Jamari Stanton, Staff Writer
California Sen. Kamala Harris dropped out of the 2020 presidential race on Dec. 3. Harris was once a leading contender and entered the race with high expectations. She informed her staff that she was discontinuing her campaign as a result of lack of funds.
She later sent an email to her supporters explaining that her presidential campaign did not have the financial resources necessary to continue and tweeted a video announcing her decision.
“I’ve taken stock, and I’ve looked at this from every angle, and over the last few days, I have come to one of the hardest decisions of my life,” Harris explained in the video. “As the campaign has gone on, it has become harder and harder to raise the money we need to compete.
To my supporters, my dear supporters, it is with deep regret, but also with deep gratitude that I am suspending my campaign today,” the California Democrat continued. “But I want to be clear with you: I am still very much in this fight and I will keep fighting every day for what this campaign has been about. Justice for the people. All the people.”
Harris announced her campaign with an audience of 20,000 supporters in Oakland, CA. She began among the leading candidates in both polling and fundraising, but struggled in the following months. Harris dropped in polls throughout the year and her departure from the race means Democrats are losing the only black woman candidate.
She was one of seven candidates to have already qualified for December’s debate. To qualify, candidates must meet specific requirements regarding poll support and donations. With nine days left before the deadline, she was the only nonwhite candidate to qualify. A once diverse field of candidates entered the Democratic primary race, but the next debate may include only white candidates.

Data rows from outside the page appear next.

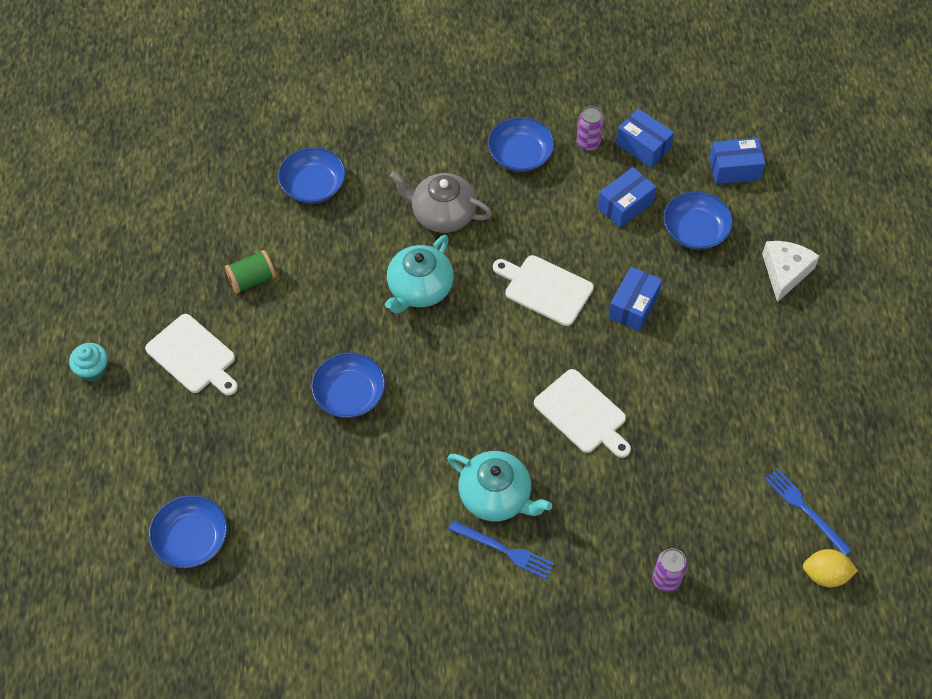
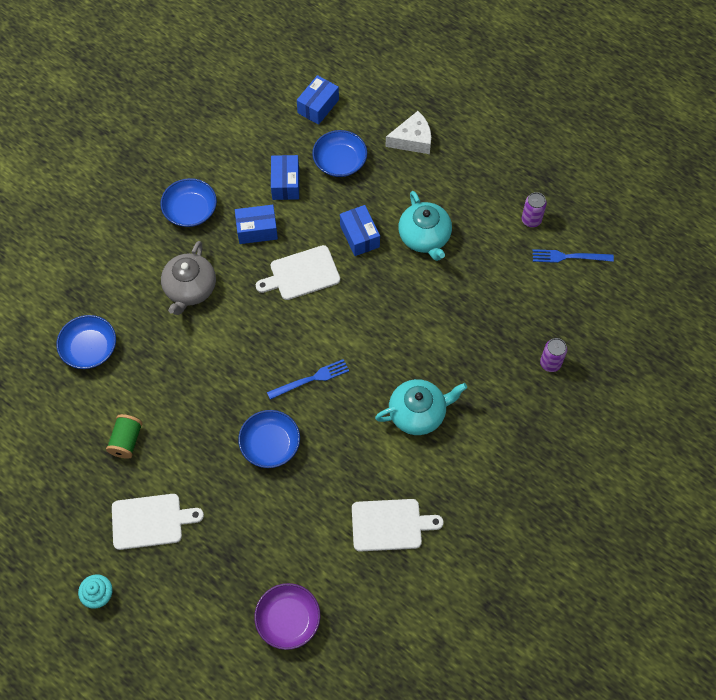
camera: 50 degrees left, 5 degrees up
blue bowl [149,495,228,568] -> purple bowl [254,583,321,650]
turquoise teapot [385,235,454,314] -> turquoise teapot moved to [398,191,452,261]
grey teapot [390,171,492,233] -> grey teapot turned 45 degrees counterclockwise [161,241,216,315]
blue fork [448,520,554,579] -> blue fork moved to [267,359,349,399]
white cutting board [534,369,631,458] -> white cutting board moved to [352,499,444,552]
purple can [576,106,604,151] -> purple can moved to [522,192,547,227]
blue box [616,109,674,168] -> blue box moved to [235,205,278,244]
white cheese [762,241,820,302] -> white cheese turned 105 degrees clockwise [385,111,431,154]
yellow lemon [803,549,858,587] -> none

During her campaign, Harris highlighted the significance of introducing relevant policies. She proposed mandating equal pay for men and women, federal funding for state efforts to investigate rape cases, and empowering the Justice Department to review and block state-level abortion regulations.
Harris’ agenda involved trillions of dollars in new spending with most of it intended to combat economic distress. She aimed to provide raises for public school teachers, grants for minority home buyers, and a $75 billion plan to invest in historically black colleges and minority-owned businesses.